网页节选 =>
--- --- ---
在同意页面之后重定向到signin-oidc时出现问题。在本地我没有问题,我可以登录->同意-> signin-oidc->重定向到登录页面,所有cookie都正确更新没有问题。
但是,当服务器部署在AWS Fargate中时,它不起作用。我不确定这是与中间件相关还是与IS4相关,但是我可以毫无问题地连接到测试IS4服务器https://demo.identityserver.io/。
我正在使用https://github.com/IdentityServer/IdentityServer4.Demo中具有InMemory设置的相同Config和TestUsers。
这是我的IS4服务器上的启动程序:
public void ConfigureServices(IServiceCollection services)
{
services.AddDbContext<IdentityContext>(options => options.UseNpgsql(Configuration.GetConnectionString("IdentityContext")));
services.AddDbContext<MultitenancyContext>(options => options.UseNpgsql(Configuration.GetConnectionString("MultitenancyContext")));
// Add identity services to handle user login
services.AddIdentity<ApplicationUser, IdentityRole>()
.AddEntityFrameworkStores<IdentityContext>()
.AddDefaultTokenProviders();
if (!HostingEnvironment.IsDevelopment())
{
services.AddSingleton<IAmazonS3>(new AmazonS3Client(RegionEndpoint.USEast1));
services.AddSingleton<IAmazonKeyManagementService>(new AmazonKeyManagementServiceClient(RegionEndpoint.USEast1));
services.AddDataProtection()
.SetApplicationName("accunet-web")
.ProtectKeysWithAwsKms(Configuration.GetSection("DataProtectionKms"))
.PersistKeysToAwsS3(Configuration.GetSection("DataProtectionS3"));
}
services.AddOptions();
services.AddMvc();
services.AddTransient<IUnitOfWork, UnitOfWork>();
services.AddIdentityServer(options =>
{
options.Events.RaiseErrorEvents = true;
options.Events.RaiseFailureEvents = true;
options.Events.RaiseInformationEvents = true;
options.Events.RaiseSuccessEvents = true;
})
--- --- ---
练习 1 =>
根据这篇关于 IdentityServer4 重定向问题的帖子,回答下列问题。
(a) 服务器部署在什么平台上时登录流程不起作用?
(b) 作者使用的 Config 和 TestUsers 来自哪个代码仓库?
(c) 在非开发环境下,数据保护设置的应用程序名称是什么?
练习 2 => 请从这篇关于 IdentityServer4 重定向问题的帖子最后一行之后续写下去。

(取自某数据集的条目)
--- --- ---
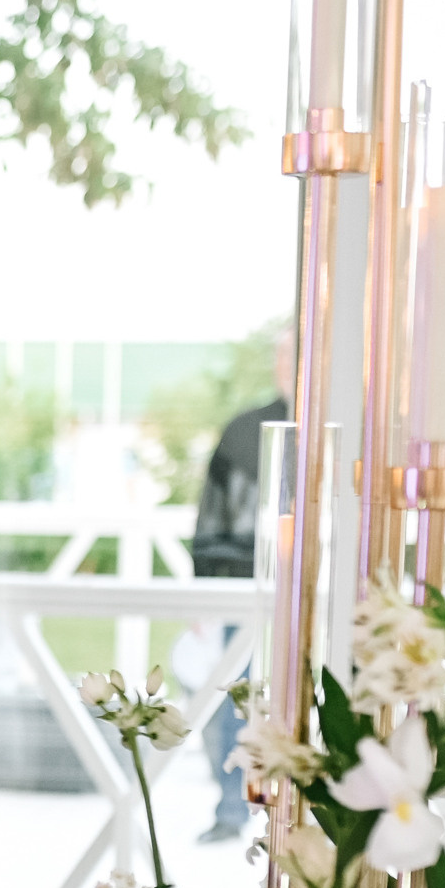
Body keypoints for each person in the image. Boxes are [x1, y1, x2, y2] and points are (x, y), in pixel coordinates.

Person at [188, 331, 291, 845]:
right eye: (282, 355)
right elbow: (212, 511)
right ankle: (234, 808)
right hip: (244, 586)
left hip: (318, 592)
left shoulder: (350, 430)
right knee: (239, 698)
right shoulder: (245, 431)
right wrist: (203, 589)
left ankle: (296, 809)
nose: (286, 365)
--- --- ---
练习答案 1 =>
(a) AWS Fargate。
(b) https://github.com/IdentityServer/IdentityServer4.Demo。
(c) "accunet-web"。

练习答案 2 =>
.AddInMemoryApiResources(Config.GetApis())
.AddInMemoryIdentityResources(Config.GetIdentityResources())
.AddInMemoryClients(Config.GetClients())
.AddTestUsers(TestUsers.Users)
.AddDeveloperSigningCredential(persistKey: false);
}
还有我的测试客户端网站上的启动程序,我已经将它与localhost测试一起部署到了Azure:
public void ConfigureServices(IServiceCollection services)
{
services.Configure<CookiePolicyOptions>(options =>
{
// This lambda determines whether user consent for non-essential cookies is needed for a given request.
options.CheckConsentNeeded = context => true;
options.MinimumSameSitePolicy = SameSiteMode.None;
});
services.AddDbContext<ApplicationDbContext>(options =>
options.UseSqlServer(
Configuration.GetConnectionString("DefaultConnection")));
services.AddDefaultIdentity<IdentityUser>()
.AddDefaultUI(UIFramework.Bootstrap4)
.AddEntityFrameworkStores<ApplicationDbContext>();
services.AddAuthentication(options =>
{
options.DefaultScheme = "Cookie";
options.DefaultChallengeScheme = "challenge";
})
.AddCookie("Cookie")
.AddOpenIdConnect("challenge", options =>
{
options.Authority = "http://auth.is4server.com";
options.SignInScheme = "Cookie";
options.RequireHttpsMetadata = false;
options.ClientId = "server.hybrid";
options.ClientSecret = "secret";
options.ResponseType = "code id_token";
options.SaveTokens = true;
options.GetClaimsFromUserInfoEndpoint = true;
options.Scope.Add("offline_access");
options.Scope.Add("profile");
options.Scope.Add("openid");
});
services.AddMvc().SetCompatibilityVersion(CompatibilityVersion.Version_2_2);
}
这两个系统在本地运行良好,但是在部署时出现错误:
System.Exception: An error was encountered while handling the remote login. ---> Microsoft.IdentityModel.Protocols.OpenIdConnect.OpenIdConnectProtocolException: Message contains error: 'invalid_request', error_description: 'error_description is null', error_uri: 'error_uri is null'.
at Microsoft.AspNetCore.Authentication.OpenIdConnect.OpenIdConnectHandler.RedeemAuthorizationCodeAsync(OpenIdConnectMessage tokenEndpointRequest)
at Microsoft.AspNetCore.Authentication.OpenIdConnect.OpenIdConnectHandler.HandleRemoteAuthenticateAsync()
--- End of inner exception stack trace ---
at Microsoft.AspNetCore.Authentication.RemoteAuthenticationHandler`1.HandleRequestAsync()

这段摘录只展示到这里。